Saturday, April 17, 2010

How to Feed a Baby the Jamie Oliver Way


Just as my baby is slowly beginning to wean himself and experience the world of culinary delights, Jamie Oliver comes along with his groundbreaking series "Food Revolution." In this series, Jamie Oliver takes on Huntington, West Virginia, one of the least healthy cities in the nation and tries to start a food revolution by overhauling the cafeteria systems of the elementary and high schools.

I love this show, and at any other time in my life, I would have comfortably sat through each episode arrogantly thinking, Oh, yes, of course the children should be eating fresh and proper food. How stupid these people of Huntington are. But now that I'm a mother, the overwhelming task of doing just that, preparing wholesome food with love on a regular basis is, well, overwhelming.

It's one thing to eat healthfully yourself. It's not really hard at all. I eat a lot of same things over and over again, but those same things are varied and are very good for me. In the morning, I eat oatmeal and yogurt with walnuts or flax seed. I have a veggie sandwich on whole grain bread with cheese every day for lunch. For dinner, a little more variety - maybe grilled vegetables and a veggie burger, maybe a salad and french fries, maybe Chinese takeout. The repetition of my eating makes shopping easy as I know what things I'm likely to eat every week. And with the exception of an occasional pigging out on pizza and a blizzard from Dairy Queen, I can feel pretty good about what I put into my body.

But to feed a baby - three times a day! This is an awesome task for someone who rarely gets to sit down to eat herself. But if I want to continue watching "Food Revolution" in comfortable arrogance, I must actually do what Oliver is pushing in the series: make real food for my baby that is well considered and made with love.

I am trying. I really am. It goes like this: Atticus smells something in the kitchen and the lip-smacking begins. I think about what I am preparing and invariably it contains some dairy product unfit for a child before the age of one (as there is a potential for dairy allergies later in life for infants who are given cow's milk before age one).

So I must reconceive things. I have to think ahead. I have to plan. I cannot rely on my pat shopping list of frequently used ingredients. This is a new eater with new needs and I am ultimately responsible for his eating habits and attitude toward food. Oh, the sheer weight of this responsibility ...

And my baby is particular. He will not eat baby food or anything with the consistency of baby food. How gauche, he seems to say as I try once again to give him yogurt. Not for me, his turned head and pursed lips suggest. But there are other things, many other things that I hope will have the Oliver seal of approval.

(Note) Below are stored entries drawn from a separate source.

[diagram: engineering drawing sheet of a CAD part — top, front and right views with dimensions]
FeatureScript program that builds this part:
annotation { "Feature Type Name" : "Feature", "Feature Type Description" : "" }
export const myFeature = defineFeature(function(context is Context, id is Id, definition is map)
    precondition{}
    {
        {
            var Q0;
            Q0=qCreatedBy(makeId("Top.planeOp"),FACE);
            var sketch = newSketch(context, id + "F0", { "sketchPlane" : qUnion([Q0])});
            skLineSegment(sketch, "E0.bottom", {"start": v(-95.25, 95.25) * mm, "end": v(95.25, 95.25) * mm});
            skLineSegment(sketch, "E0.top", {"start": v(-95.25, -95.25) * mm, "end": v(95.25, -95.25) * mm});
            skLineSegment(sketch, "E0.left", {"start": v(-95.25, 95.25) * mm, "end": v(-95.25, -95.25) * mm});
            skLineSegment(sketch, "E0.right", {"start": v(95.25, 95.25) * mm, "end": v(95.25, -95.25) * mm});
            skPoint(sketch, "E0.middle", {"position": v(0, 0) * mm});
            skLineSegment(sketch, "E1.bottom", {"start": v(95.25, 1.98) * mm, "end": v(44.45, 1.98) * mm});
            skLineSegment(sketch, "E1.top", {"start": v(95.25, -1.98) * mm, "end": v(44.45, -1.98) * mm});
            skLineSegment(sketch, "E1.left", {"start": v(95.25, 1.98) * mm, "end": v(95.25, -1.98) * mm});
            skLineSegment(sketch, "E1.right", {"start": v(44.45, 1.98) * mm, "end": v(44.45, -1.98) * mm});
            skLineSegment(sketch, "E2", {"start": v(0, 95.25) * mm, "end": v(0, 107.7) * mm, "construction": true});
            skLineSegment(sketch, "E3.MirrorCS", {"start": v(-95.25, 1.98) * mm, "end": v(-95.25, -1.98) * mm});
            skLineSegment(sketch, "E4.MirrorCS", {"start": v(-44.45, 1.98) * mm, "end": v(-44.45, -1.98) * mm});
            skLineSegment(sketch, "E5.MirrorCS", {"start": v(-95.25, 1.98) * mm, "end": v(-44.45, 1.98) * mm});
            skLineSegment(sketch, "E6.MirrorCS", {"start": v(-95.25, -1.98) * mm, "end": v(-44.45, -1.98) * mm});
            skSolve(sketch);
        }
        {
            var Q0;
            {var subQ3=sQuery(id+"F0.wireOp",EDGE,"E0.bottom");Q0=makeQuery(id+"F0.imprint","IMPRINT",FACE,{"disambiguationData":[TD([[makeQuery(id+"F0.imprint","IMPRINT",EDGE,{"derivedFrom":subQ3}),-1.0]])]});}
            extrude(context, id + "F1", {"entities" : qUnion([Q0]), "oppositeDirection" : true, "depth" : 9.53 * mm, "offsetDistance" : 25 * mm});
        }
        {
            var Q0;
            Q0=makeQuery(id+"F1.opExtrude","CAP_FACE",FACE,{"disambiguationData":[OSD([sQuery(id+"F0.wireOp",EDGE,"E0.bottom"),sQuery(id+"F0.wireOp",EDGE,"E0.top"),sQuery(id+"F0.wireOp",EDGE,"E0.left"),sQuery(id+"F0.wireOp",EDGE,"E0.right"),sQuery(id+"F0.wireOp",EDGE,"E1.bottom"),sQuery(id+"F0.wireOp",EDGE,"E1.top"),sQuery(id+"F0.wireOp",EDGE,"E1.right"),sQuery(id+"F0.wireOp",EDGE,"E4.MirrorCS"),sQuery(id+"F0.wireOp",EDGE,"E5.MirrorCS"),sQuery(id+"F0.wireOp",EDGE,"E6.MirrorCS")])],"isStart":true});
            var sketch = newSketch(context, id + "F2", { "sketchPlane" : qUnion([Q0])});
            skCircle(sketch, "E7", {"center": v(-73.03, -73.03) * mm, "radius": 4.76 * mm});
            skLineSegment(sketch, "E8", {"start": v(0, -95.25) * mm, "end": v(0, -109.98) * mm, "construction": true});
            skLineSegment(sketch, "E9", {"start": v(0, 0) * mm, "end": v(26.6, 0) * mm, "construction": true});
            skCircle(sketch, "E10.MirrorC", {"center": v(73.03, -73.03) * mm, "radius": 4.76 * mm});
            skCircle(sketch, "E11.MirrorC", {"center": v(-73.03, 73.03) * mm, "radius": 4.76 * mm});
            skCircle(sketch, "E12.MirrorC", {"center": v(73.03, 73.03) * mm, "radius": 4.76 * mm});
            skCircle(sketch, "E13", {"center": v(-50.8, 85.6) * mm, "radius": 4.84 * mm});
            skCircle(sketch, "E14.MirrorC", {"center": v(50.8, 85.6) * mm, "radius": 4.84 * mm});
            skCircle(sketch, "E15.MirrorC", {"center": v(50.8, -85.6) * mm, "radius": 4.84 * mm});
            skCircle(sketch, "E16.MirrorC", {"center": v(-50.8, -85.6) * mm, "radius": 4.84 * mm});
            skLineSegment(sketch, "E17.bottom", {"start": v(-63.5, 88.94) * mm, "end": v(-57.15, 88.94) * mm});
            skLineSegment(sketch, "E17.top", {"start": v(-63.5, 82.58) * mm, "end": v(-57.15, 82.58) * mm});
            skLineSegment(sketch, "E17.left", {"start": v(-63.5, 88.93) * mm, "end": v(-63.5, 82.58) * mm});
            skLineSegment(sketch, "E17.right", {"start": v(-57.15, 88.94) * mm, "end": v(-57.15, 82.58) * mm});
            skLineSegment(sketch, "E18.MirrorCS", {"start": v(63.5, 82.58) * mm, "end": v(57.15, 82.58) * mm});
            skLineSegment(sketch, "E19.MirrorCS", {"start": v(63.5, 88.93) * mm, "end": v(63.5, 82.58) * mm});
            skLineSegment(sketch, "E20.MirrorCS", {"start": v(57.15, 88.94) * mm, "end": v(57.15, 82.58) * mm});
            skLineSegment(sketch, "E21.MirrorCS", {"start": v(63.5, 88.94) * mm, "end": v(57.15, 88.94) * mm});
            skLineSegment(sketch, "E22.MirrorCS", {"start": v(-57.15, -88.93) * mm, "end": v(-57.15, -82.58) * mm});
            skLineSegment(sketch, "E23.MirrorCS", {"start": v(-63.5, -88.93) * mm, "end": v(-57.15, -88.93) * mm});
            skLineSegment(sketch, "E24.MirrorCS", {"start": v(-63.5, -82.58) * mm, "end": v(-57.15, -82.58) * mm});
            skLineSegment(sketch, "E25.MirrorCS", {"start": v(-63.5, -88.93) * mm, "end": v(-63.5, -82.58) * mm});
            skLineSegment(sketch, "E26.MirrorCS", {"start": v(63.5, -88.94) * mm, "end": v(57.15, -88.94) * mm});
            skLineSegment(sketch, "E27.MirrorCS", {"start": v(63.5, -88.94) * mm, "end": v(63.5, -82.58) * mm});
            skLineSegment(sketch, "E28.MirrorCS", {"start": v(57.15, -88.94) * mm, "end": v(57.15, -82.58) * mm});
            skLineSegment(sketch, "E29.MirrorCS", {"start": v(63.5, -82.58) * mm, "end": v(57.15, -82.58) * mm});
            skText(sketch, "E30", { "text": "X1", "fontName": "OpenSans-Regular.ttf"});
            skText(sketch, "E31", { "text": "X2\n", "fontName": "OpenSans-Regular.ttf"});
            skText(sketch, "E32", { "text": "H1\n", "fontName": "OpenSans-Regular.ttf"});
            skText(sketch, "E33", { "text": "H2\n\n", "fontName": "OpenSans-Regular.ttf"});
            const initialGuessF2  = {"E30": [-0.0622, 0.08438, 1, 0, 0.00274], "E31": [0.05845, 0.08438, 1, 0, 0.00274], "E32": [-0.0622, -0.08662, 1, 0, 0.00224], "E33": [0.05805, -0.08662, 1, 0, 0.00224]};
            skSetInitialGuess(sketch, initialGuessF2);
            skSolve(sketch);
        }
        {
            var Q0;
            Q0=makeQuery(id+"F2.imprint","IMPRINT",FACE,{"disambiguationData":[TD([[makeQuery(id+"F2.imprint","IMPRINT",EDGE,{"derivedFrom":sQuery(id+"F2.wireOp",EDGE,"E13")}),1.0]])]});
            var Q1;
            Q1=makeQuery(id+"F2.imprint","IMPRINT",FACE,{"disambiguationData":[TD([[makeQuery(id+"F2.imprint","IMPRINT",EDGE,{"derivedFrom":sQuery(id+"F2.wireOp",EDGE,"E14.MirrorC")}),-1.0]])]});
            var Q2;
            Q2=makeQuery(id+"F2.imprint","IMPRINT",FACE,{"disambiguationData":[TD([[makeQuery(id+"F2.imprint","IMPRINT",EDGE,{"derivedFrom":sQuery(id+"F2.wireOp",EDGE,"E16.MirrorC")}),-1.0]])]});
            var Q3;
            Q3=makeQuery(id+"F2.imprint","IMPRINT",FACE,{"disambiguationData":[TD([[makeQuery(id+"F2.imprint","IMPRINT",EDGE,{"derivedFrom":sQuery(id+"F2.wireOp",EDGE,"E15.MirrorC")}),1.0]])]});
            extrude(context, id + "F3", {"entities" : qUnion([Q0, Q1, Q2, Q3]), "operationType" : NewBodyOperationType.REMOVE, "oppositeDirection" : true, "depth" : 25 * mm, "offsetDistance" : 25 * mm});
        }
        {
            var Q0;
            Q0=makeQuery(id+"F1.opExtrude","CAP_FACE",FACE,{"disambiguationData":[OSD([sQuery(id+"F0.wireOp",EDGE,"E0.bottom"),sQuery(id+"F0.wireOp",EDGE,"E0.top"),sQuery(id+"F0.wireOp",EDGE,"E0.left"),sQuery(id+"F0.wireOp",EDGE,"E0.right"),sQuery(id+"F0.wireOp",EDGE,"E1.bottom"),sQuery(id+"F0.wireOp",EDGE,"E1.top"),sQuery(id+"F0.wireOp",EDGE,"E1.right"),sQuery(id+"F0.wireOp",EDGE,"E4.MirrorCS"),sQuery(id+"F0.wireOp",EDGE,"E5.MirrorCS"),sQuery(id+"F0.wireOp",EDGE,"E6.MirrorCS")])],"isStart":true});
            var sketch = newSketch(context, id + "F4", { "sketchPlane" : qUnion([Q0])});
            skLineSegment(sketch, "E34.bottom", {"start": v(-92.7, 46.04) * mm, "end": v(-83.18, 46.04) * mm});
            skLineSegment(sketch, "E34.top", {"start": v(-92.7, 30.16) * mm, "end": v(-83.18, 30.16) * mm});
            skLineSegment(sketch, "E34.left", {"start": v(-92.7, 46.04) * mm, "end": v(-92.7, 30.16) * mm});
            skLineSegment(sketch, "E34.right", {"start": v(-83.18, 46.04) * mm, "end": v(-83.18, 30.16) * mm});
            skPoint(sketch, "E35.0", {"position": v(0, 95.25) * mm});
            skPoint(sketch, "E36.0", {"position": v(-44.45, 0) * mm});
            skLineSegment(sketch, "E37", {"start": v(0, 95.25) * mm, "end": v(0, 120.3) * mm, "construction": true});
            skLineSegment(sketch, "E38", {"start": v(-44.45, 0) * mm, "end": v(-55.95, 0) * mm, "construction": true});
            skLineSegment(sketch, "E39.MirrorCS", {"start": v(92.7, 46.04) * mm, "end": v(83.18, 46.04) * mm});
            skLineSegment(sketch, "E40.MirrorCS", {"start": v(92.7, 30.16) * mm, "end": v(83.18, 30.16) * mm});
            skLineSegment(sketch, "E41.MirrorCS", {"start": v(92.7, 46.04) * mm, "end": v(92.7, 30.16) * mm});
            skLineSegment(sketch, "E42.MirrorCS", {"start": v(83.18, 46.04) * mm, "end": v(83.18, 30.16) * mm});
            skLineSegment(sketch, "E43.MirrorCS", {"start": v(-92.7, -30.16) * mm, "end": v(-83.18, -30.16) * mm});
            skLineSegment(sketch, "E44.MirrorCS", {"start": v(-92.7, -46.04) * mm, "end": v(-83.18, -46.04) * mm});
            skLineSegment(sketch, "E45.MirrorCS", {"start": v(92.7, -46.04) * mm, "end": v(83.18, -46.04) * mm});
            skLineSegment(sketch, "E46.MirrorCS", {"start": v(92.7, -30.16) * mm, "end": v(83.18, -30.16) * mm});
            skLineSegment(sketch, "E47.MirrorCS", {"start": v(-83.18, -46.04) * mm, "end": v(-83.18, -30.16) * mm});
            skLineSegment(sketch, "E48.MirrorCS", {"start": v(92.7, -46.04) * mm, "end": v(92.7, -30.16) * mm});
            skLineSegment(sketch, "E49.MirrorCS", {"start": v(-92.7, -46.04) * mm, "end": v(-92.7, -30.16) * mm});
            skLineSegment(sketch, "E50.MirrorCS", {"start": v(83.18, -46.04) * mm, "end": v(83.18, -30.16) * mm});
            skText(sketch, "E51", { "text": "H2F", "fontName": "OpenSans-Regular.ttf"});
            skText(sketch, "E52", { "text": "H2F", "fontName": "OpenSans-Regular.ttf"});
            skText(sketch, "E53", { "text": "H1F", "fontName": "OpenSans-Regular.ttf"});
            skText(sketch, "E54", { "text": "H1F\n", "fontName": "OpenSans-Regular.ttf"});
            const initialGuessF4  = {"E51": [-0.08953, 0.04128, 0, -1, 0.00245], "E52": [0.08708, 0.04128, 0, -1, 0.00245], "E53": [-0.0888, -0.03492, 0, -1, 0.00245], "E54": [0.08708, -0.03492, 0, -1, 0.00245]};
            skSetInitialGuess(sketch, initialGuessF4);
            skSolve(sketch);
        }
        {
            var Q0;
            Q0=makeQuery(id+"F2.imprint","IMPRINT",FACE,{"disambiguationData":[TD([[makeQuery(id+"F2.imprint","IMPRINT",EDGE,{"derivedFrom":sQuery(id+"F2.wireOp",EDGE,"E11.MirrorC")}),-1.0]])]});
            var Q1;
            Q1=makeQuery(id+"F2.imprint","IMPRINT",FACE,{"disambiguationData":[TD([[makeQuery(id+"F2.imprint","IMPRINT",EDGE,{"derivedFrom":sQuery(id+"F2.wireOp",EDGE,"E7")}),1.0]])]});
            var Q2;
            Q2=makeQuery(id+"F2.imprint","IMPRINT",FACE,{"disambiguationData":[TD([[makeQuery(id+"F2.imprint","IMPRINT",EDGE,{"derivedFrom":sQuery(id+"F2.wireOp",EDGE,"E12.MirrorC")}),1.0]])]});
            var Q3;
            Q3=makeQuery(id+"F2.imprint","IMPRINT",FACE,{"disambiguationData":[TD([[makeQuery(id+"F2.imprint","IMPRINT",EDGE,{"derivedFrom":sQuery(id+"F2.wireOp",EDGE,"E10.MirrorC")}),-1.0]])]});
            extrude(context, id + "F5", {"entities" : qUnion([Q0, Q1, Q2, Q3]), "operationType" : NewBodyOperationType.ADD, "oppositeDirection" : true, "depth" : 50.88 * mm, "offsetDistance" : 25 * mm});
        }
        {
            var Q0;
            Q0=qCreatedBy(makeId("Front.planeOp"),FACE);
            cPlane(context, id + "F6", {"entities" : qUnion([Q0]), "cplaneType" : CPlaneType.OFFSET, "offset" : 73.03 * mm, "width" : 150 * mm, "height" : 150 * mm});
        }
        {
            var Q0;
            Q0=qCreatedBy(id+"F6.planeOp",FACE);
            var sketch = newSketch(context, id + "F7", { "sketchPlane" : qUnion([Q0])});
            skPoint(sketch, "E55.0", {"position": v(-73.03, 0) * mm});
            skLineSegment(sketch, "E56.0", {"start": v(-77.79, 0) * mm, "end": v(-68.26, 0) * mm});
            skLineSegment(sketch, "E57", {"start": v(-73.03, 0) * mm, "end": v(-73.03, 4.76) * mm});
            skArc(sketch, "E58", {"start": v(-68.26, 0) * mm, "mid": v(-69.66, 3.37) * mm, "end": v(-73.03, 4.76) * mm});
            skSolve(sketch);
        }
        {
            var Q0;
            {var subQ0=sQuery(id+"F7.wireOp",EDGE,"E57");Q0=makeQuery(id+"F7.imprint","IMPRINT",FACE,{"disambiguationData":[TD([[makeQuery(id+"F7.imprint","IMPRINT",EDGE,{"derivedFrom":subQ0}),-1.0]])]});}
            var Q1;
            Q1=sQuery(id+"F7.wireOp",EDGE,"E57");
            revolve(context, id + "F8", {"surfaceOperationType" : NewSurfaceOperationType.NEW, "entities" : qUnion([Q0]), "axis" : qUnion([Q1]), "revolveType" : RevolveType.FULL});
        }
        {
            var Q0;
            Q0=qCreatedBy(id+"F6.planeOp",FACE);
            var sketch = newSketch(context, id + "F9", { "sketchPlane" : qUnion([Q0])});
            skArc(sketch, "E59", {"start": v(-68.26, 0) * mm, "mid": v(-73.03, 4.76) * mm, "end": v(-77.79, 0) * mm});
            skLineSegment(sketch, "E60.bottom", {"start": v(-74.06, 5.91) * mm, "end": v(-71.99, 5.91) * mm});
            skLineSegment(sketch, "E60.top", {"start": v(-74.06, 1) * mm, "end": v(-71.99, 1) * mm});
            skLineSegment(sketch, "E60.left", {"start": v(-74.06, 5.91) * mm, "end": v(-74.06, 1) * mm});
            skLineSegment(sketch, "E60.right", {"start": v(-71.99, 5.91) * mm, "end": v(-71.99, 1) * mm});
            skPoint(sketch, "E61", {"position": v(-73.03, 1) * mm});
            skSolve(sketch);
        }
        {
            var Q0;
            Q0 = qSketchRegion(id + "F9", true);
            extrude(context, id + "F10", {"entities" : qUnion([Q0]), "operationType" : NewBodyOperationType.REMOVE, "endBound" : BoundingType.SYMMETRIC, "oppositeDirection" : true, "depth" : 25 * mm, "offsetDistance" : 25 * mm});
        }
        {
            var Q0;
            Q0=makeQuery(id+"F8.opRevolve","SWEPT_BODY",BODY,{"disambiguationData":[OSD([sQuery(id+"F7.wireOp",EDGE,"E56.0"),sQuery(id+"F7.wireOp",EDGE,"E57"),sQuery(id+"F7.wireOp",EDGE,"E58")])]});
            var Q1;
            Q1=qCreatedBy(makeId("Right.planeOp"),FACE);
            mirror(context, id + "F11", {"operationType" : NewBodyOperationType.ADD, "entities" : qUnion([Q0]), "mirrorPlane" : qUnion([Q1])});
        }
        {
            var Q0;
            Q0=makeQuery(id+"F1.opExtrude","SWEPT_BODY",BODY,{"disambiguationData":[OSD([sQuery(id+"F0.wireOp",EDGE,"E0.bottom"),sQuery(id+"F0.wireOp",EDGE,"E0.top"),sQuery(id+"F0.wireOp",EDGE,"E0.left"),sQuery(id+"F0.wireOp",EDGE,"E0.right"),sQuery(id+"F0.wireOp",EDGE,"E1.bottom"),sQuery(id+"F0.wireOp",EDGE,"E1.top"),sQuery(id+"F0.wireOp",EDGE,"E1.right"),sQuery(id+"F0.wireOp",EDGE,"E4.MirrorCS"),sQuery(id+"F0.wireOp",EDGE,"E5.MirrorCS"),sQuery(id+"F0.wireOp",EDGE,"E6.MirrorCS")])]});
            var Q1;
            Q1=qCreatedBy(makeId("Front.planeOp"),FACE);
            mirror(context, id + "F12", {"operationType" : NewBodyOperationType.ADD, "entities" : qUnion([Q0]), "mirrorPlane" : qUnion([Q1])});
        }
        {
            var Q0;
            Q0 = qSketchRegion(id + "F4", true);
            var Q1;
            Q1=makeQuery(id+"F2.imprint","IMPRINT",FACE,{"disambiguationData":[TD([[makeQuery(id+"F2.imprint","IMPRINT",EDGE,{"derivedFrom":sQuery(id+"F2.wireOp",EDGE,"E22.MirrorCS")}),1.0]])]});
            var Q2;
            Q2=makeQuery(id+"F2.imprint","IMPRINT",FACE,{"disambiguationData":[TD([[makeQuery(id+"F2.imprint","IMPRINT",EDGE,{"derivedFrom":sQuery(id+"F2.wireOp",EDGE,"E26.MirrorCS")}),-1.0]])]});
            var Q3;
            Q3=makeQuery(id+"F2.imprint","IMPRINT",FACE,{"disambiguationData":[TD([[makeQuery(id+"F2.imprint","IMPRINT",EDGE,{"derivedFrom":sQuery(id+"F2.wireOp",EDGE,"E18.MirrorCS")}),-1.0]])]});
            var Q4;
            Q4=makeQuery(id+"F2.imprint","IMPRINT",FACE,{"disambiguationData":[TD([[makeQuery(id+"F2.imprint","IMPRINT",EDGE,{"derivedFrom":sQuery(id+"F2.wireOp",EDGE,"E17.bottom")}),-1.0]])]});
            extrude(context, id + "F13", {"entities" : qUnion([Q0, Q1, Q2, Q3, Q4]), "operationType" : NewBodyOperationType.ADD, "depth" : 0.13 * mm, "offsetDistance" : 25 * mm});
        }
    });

Atticus is very fond of the following foods in descending order of appreciation:

Sweet Potato
Carrots
Potato
Peas
Chicken Noodle Soup
Orange Slices
Pasta or Rice with Peas and Herbs
Chunky Apple Sauce
Scrambled Eggs

Those are the highlights, but I have intentionally left out Puffs which Atticus eats in such generous volume that I wonder if we will have to sit down and have an intervention with him someday. Puffs rehab. I don't want everyone to know how many Puffs I let my son eat. I recently read that children get 20% of their nutrition from snacks. Atticus might be getting 60% of his nutrition from Puffs. Please don't tell Jamie Oliver. I'm trying to get it right and do it proper, mate. I really am.